• Problem requirements:
Scan the records below. List lines holding "تؤمن".

(Page-level text extractions)

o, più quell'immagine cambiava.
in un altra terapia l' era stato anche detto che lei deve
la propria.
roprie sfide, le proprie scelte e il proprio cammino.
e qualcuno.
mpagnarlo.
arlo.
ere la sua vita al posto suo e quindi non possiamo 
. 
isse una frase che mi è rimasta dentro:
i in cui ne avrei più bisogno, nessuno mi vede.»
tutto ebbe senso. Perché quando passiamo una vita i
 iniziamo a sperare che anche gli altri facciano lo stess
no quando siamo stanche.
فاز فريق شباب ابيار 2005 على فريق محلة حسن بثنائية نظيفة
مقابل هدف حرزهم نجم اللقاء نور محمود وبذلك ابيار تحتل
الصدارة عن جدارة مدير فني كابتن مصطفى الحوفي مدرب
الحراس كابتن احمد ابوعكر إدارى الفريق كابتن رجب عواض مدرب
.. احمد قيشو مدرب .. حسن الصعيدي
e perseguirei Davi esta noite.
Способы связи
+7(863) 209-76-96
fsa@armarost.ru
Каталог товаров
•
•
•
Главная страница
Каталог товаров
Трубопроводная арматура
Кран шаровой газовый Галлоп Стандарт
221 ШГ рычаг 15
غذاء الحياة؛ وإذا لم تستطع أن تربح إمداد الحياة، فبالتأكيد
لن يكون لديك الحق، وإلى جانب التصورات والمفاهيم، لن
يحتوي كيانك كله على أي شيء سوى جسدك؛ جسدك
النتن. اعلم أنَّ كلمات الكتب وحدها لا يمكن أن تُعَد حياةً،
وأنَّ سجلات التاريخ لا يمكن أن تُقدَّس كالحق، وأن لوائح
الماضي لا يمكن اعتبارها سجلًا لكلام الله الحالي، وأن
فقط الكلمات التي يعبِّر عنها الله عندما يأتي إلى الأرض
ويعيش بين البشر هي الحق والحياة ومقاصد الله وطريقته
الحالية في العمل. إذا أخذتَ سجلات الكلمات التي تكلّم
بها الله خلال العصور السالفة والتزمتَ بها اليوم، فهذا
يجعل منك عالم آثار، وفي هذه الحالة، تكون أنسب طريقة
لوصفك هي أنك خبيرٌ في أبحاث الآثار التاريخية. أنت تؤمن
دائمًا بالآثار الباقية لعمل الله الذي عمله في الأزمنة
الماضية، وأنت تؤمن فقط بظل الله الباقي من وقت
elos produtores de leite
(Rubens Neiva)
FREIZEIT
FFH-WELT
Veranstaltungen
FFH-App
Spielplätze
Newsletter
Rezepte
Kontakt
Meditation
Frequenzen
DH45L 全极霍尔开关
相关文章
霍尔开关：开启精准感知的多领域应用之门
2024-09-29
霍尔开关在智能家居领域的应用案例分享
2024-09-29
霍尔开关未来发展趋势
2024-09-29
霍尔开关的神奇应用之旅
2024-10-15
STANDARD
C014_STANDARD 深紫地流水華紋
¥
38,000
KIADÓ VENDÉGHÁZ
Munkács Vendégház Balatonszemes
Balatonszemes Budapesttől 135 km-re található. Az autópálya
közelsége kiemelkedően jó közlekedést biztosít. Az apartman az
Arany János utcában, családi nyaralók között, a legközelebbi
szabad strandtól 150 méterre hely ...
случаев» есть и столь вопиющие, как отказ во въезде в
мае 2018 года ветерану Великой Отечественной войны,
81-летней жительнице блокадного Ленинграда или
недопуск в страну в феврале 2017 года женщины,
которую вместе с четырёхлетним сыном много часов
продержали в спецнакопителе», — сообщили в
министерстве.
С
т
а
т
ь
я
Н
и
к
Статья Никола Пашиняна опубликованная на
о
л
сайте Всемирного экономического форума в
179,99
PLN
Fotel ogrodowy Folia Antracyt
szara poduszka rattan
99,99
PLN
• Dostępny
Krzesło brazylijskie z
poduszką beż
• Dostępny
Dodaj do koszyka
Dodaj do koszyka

• Answer section:
لوصفك هي أنك خبيرٌ في أبحاث الآثار التاريخية. أنت تؤمن
الماضية، وأنت تؤمن فقط بظل الله الباقي من وقت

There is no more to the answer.